We had a beautiful stay in Positano at Hotel Vittoria. Around the corner from the main beach area, we loved staying a short walk away from the crowds above Fornillo Beach. The room was spacious and simply furnished... but it was everything we needed for our stay with a lovely balcony, accessible wifi and a caring staff like so many hotels around Italy that really made you feel at home. The hotel has its own private access downstairs to Fornillo Beach and this was the biggest drawcard of all - beautiful and somewhat secluded from the busy main area of Positano, you could lose yourself for days down here, lounging in the sun, paddling on peddle boats or feasting on cocktails.

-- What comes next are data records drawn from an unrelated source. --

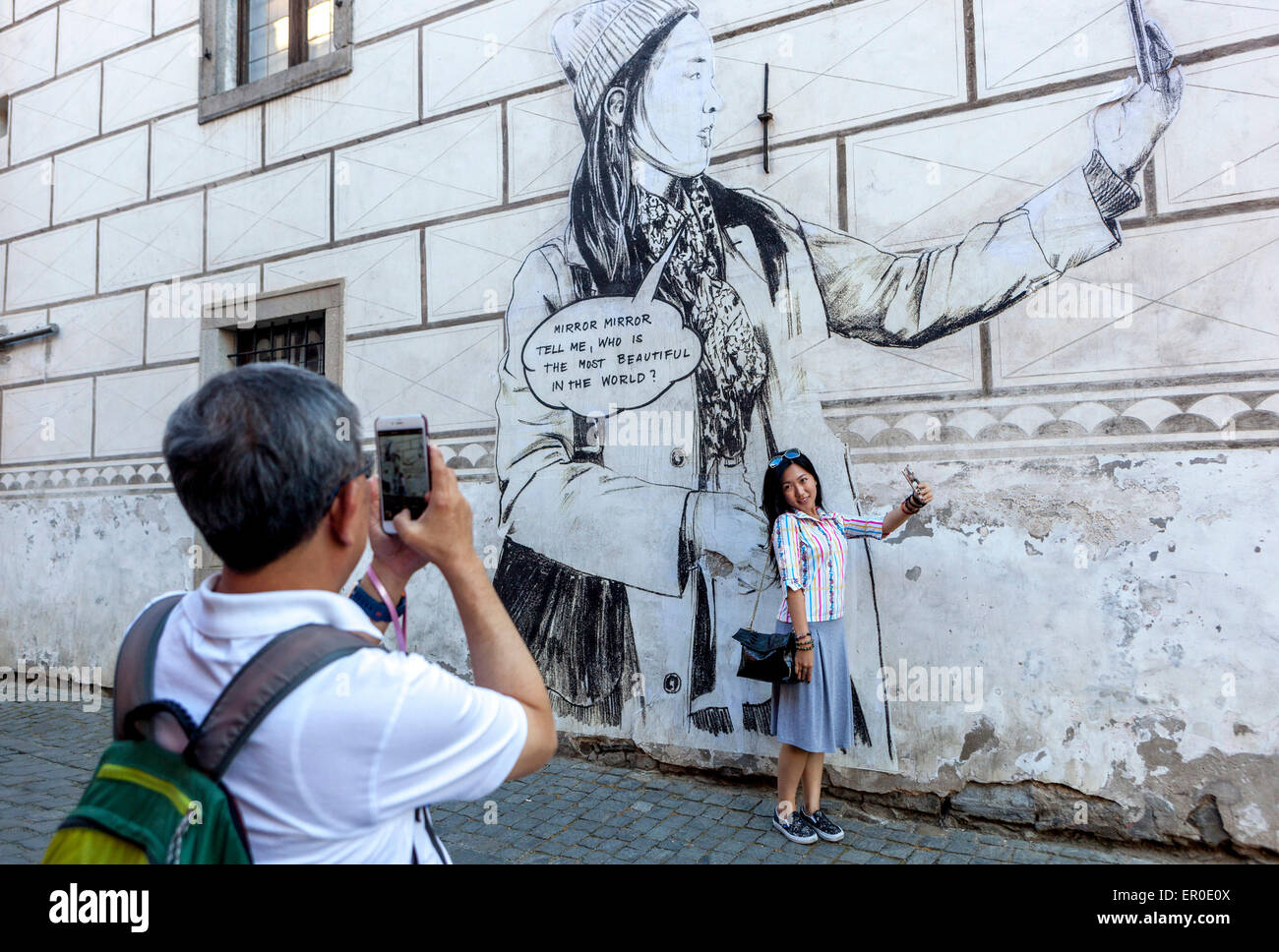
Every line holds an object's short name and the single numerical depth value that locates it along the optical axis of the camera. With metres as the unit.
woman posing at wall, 4.15
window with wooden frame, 7.17
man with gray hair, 1.16
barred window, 7.05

There was no less than a zillion stairs required to walk down from the hotel to the beach but every step inched my pregnant belly ever closer to the best pizza we had on our whole trip. SERIOUSLY! Sitting just above Fornillo Beach is the Hotel Pupetto, whose restaurant offers a stunning view of the beach, surrounded by a beautful terrace garden, lemon trees and relief from the heat. Drooling just thinking about the Ricotta, Lemon and Basil pizza I woofed down all to myself

As I was coming up to 30 weeks pregnant, there's no denying that those stairs were a little bit of effort, but the walk around from Fornillo Beach to the main Positano beach was delightful. At the end of a day of pottering the winding streets, gorging ourselves on pizza/pasta/all of the above, we would then walk home via one of the upper streets of Positano and traverse back across, taking in the breathtaking views as we went.

Must do: Da Adolfo - fabulous beach club and seafood restaurant only accessible by boat. Book ahead and get to the pier on time! The boatride to this little hidden gem alone is worth it.

Must go: April-June or October. Incredibly crowded and hot during late June to August. We stayed in late May and the weather was GLORIOUS though the water was effing freezing. No major crowds though!

Must stay: Hotel Vittoria ($), Covo dei Saraceni ($$$), Villa Tre Ville ($$$$)

Must eat: pasta at Max's, pizzas at Il Pupetto, and be sure to find the lady selling lemon granita from her cart, it's right near where the bus stop is up the top of the shopping street... we may/may not have done three stops there in one day (I was pregnant... this was mandatory), seafood lunch at Da Adolfo, epic 11-course lunch at La Tagliata...all produce either grown in house or locally.